Work to complete =>
Write out the data in full, exactly as shown.
++++ Material provided ++++
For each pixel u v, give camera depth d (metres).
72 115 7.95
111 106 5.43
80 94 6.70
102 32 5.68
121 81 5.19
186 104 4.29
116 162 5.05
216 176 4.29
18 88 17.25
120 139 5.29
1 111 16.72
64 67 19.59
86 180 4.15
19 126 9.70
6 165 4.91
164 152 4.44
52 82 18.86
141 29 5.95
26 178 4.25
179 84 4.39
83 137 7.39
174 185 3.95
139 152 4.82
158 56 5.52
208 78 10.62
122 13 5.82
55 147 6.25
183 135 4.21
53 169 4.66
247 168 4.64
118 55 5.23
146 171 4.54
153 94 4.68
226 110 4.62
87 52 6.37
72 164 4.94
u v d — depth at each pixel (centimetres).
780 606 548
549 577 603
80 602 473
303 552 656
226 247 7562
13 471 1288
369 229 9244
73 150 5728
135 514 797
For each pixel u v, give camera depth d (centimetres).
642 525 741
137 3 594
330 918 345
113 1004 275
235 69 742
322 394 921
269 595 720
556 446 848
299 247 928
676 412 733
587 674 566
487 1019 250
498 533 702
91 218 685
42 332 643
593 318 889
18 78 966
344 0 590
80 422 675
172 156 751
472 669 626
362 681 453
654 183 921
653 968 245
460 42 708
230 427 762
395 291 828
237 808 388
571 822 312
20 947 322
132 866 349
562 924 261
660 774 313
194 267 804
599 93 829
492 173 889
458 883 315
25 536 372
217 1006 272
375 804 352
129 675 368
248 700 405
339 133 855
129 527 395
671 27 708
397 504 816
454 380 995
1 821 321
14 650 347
++++
Task result =>
For each pixel u v, give camera depth d (metres).
72 115 7.95
111 106 5.43
80 94 6.70
102 32 5.68
121 81 5.19
186 104 4.29
116 162 5.05
216 176 4.29
18 88 17.25
120 139 5.29
1 111 16.72
64 67 19.59
86 180 4.15
19 126 9.70
6 165 4.91
164 152 4.44
52 82 18.86
141 29 5.95
26 178 4.25
179 84 4.39
83 137 7.39
174 185 3.95
139 152 4.82
158 56 5.52
208 78 10.62
122 13 5.82
55 147 6.25
183 135 4.21
53 169 4.66
247 168 4.64
118 55 5.23
146 171 4.54
153 94 4.68
226 110 4.62
87 52 6.37
72 164 4.94
u v d — depth at each pixel (centimetres).
780 606 548
549 577 603
80 602 473
303 552 656
226 247 7562
13 471 1288
369 229 9244
73 150 5728
135 514 797
For each pixel u v, give camera depth d (centimetres).
642 525 741
137 3 594
330 918 345
113 1004 275
235 69 742
322 394 921
269 595 720
556 446 848
299 247 928
676 412 733
587 674 566
487 1019 250
498 533 702
91 218 685
42 332 643
593 318 889
18 78 966
344 0 590
80 422 675
172 156 751
472 669 626
362 681 453
654 183 921
653 968 245
460 42 708
230 427 762
395 291 828
237 808 388
571 822 312
20 947 322
132 866 349
562 924 261
660 774 313
194 267 804
599 93 829
492 173 889
458 883 315
25 536 372
217 1006 272
375 804 352
129 675 368
248 700 405
339 133 855
129 527 395
671 27 708
397 504 816
454 380 995
1 821 321
14 650 347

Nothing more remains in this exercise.